Hi buddy, please find the below java program.

import java.util.*;
import java.lang.*;
import java.io.*;

class Main {
//This method sorts the given array
static void sort(int arr[]) {
//Calculating the mid
int mid = arr.length/2;
//This loop iterates mid number of times
for (int j = 0; j < mid; j++) {
//Taking the left and right indices
int left = j;
int right = arr.length - j - 1;
int min = Integer.MAX_VALUE;
int minInd = 0;
int max = Integer.MIN_VALUE;
int maxInd = 0;
//Calculating minimum and maximum valued indices in the left and right range
for (int i = left; i <= right; i++) {
if (arr[i] > max) {
max = arr[i];
maxInd = i;
}
if (arr[i] < min) {
min = arr[i];
minInd = i;
}
}
//Replacing the left and right with min and max indices;
int t = arr[left];
arr[left] = arr[minInd];
arr[minInd] = t;
t = arr[right];
arr[right] = arr[maxInd];
arr[maxInd] = t;
}
}
public static void main(String[] args) throws java.lang.Exception {
int arr[] = {2,1,3,5,7,4,6,8};
sort(arr);
System.out.println(Arrays.toString(arr));
}
}

OUTPUT : [1, 2, 3, 5, 4, 6, 7, 8]

PSEUDOCODE :

LOOP j from 0 to MIDDLE
   LEFT = j;
   RIGHT = LENGTH-j-1;
   LOOP i from LEFT to RIGHT
       MIN = min(MIN,ARR[i]);
       MAX = max(MAX,ARR[i]);
   SWAP(LEFT,MIN);
   SWAP(RIGHT,MAX);
  
PROOF OF CORRECTNESS:
   Array is sorted implies that the left element to an element is always lower than the current element and right element to an element is always greater than the current element.
   A[i]<=A[i+1]<=A[i+2] always holds
   We are finding lowest and highest element in the array and placing them at the left and right ends of the array respectively and repeating the process with array obtained by removing the left and right elements.

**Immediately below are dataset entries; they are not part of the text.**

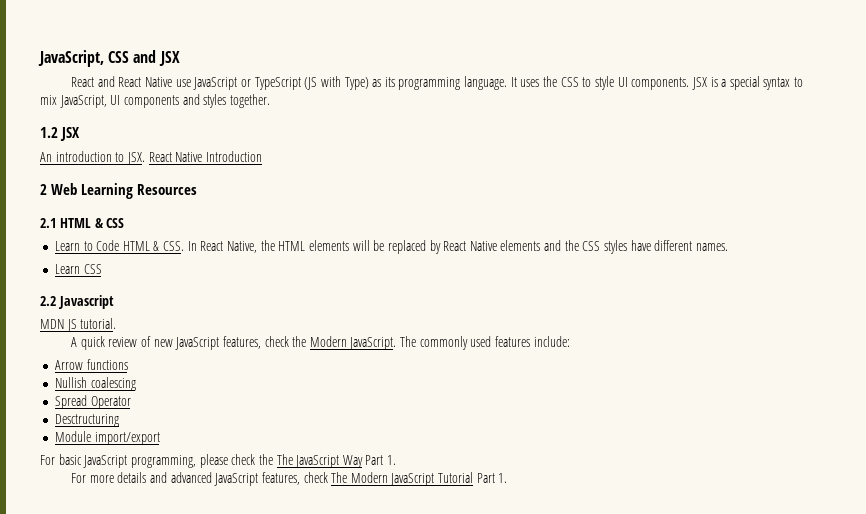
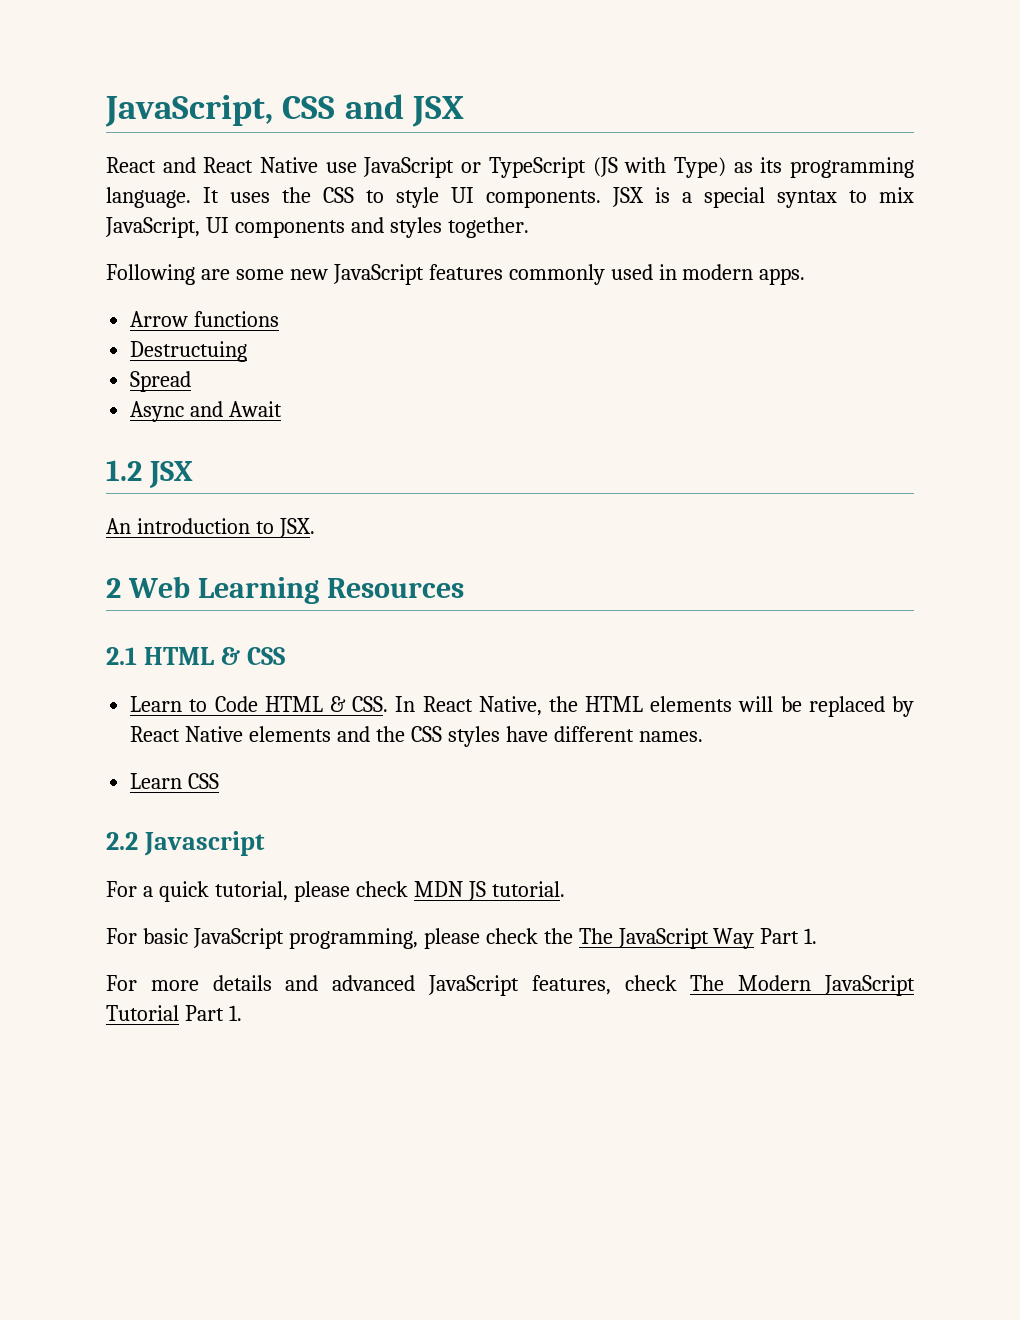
(270, 101) none -> [106,264,806,285] [130,311,280,327] [130,341,248,362] [130,371,192,392] [130,401,283,422] // Following are some new JavaScript features commonly used in modern apps. // Arrow functions // Destructuing // Spread // Async and Await
[148,151,262,162] React Native Introduction -> (315, 528) none
[40,318,117,332] [71,336,570,350] [54,359,128,370] [54,377,136,391] [54,395,131,409] [54,414,119,427] [54,431,160,445] MDN JS tutorial. // A quick review of new JavaScript features, check the Modern JavaScript. The commonly used features include: // Arrow functions // Nullish coalescing // Spread Operator // Desctructuring // Module import/export -> [106,881,565,902] For a quick tutorial, please check MDN JS tutorial.

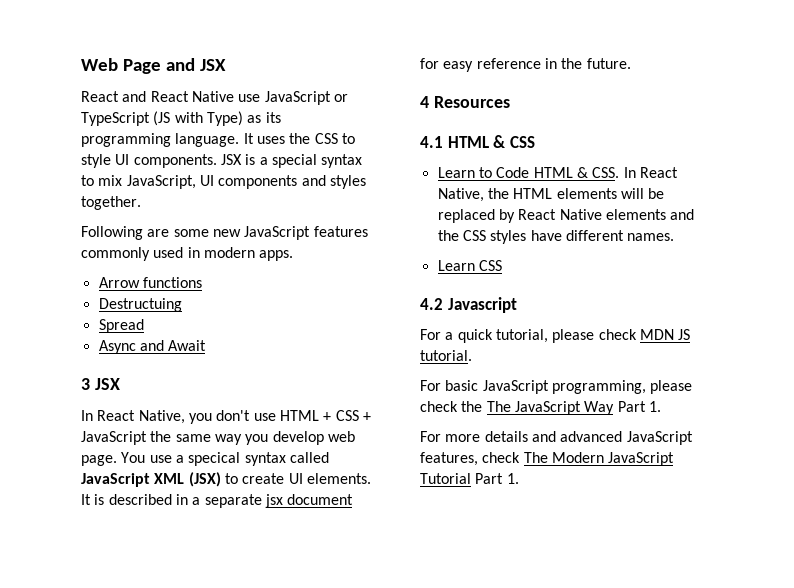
[105,95,336,127] JavaScript, CSS -> [81,58,161,74] Web Page
[106,460,193,488] [106,518,315,538] [106,576,319,604] 1.2 JSX // An introduction to JSX. // 2 Web Learning -> [81,378,120,390] [81,410,371,424] [81,431,355,445] [81,452,329,466] [81,472,371,487] [81,494,354,508] [420,58,631,72] [420,96,429,108] 3 JSX // In React Native, you don't use HTML + CSS + JavaScript the same way you develop web page. You use a specical syntax called JavaScript XML (JSX) to create UI elements. It is described in a separate jsx document for easy reference in the future. // 4
[106,647,137,665] 2.1 -> [420,136,443,148] 4.1
[106,832,138,850] 2.2 -> [420,298,443,310] 4.2

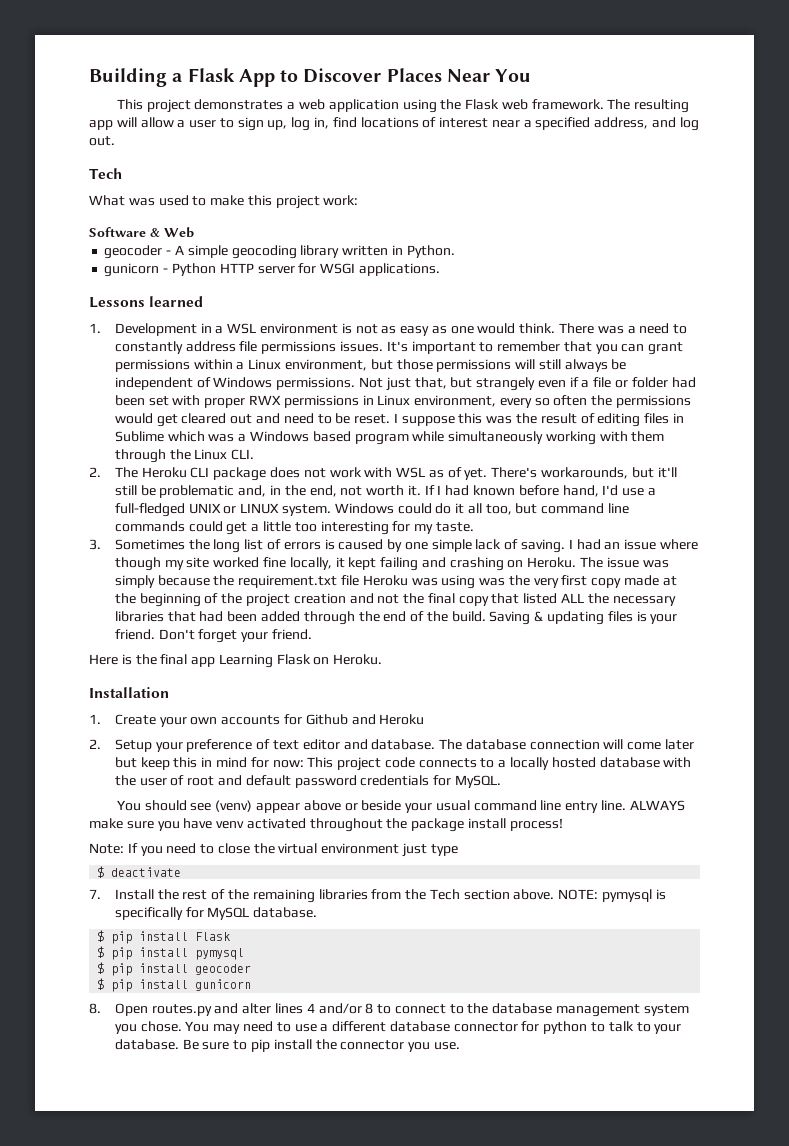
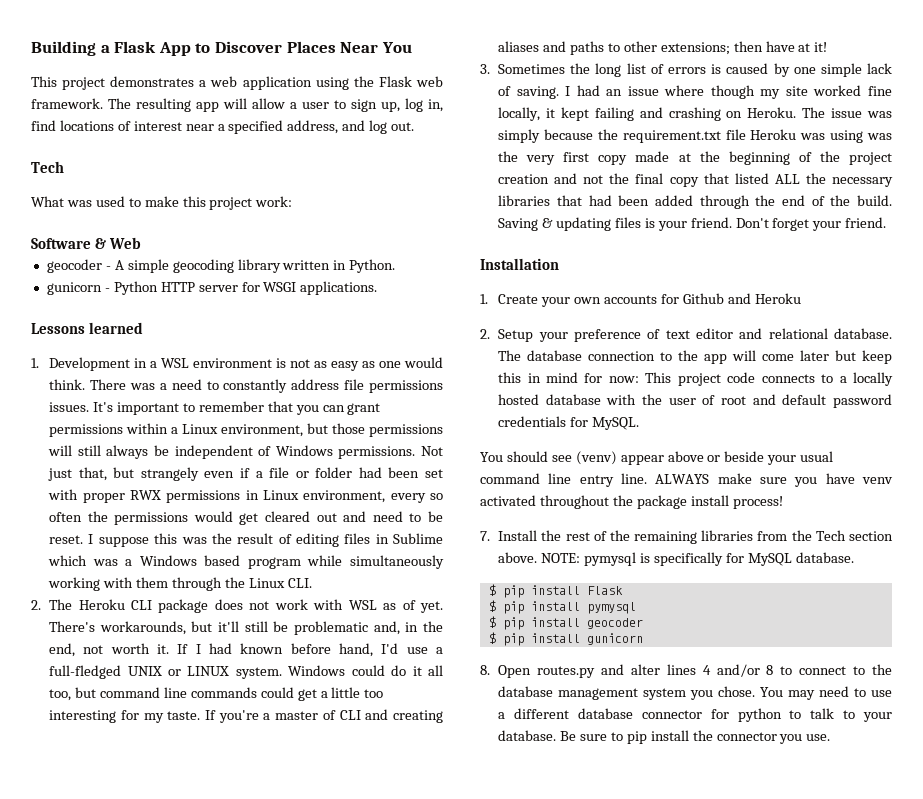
(474, 527) none -> [204,709,443,723] [498,41,828,55] If you're a master of CLI and creating aliases and paths to other extensions; then have at it!
[89,654,383,668] // Here is the final app Learning Flask on Heroku. -> (887, 222) none
(368, 744) none -> [768,328,828,339] relational
(600, 744) none -> [660,350,728,364] to the app
[89,843,458,857] [97,866,182,878] // Note: If you need to close the virtual environment just type // $ deactivate -> (783, 502) none

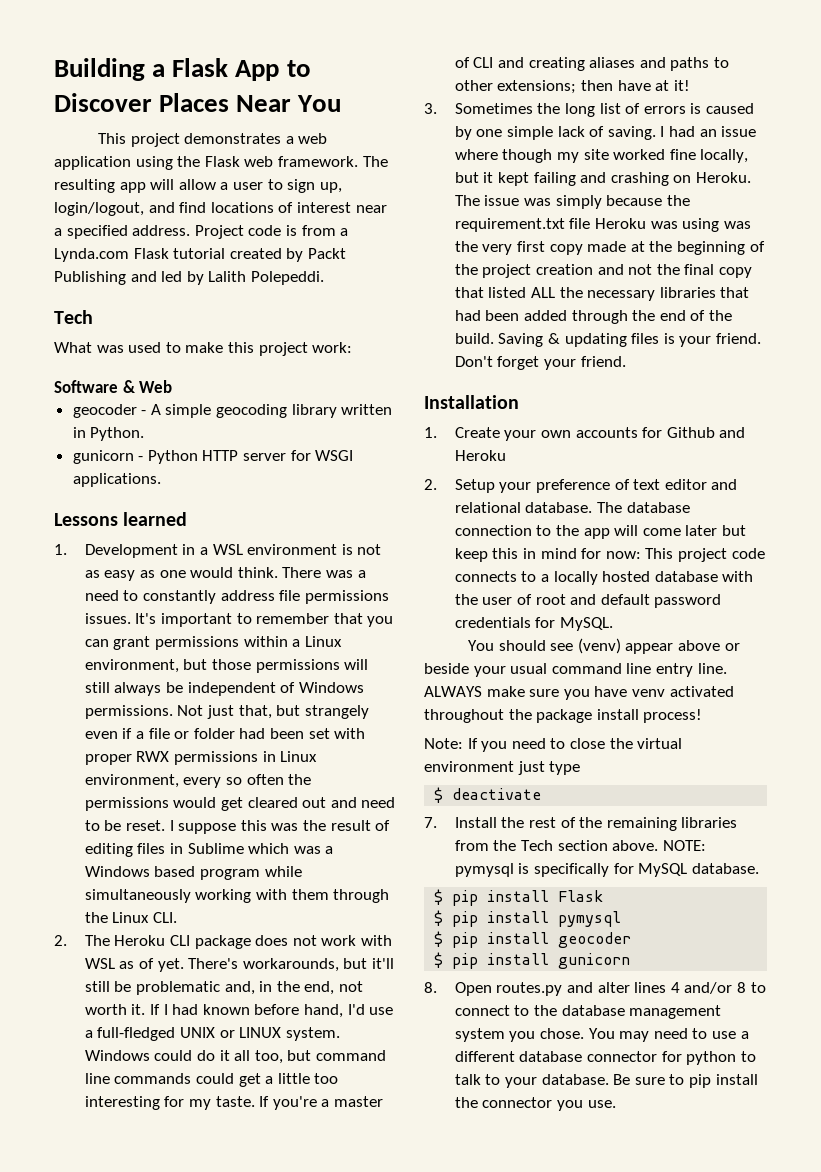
[405,98,443,112] log in, -> [54,202,175,216] login/logout, and
[287,120,415,134] address, and log out. -> [132,225,349,239] [54,248,346,262] [54,271,324,285] address. Project code is from a Lynda.com Flask tutorial created by Packt Publishing and led by Lalith Polepeddi.
(541, 114) none -> [454,172,479,183] but
(783, 502) none -> [424,738,683,752] [424,761,581,775] [434,787,542,803] // Note: If you need to close the virtual environment just type // $ deactivate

Since the remaining elements in the array lies between left and right most elements we can assume that the array will be sorted in the end.
  
   Given an array arr[l...r];
   Minimum elemnet be arr[m1] and maximum element be arr[m2];
   So for all the elements arr[i]>=arr[m1] and arr[i]<=arr[m2];
   Replace the minimum element with arr[l] and max element with arr[r];
   Now arr[l] <= arr[i] and arr[r] >= arr[i]; So, arr[l] and arr[r] are in their correct positions in the sorted array.
   Repeat the process the arr[l+1] and arr[r-1]. At the end of the process arr[l+1] and arr[r-1] are in the correct positions in the sorted array.
   So, it is guaranteed that in the end array will be sorted.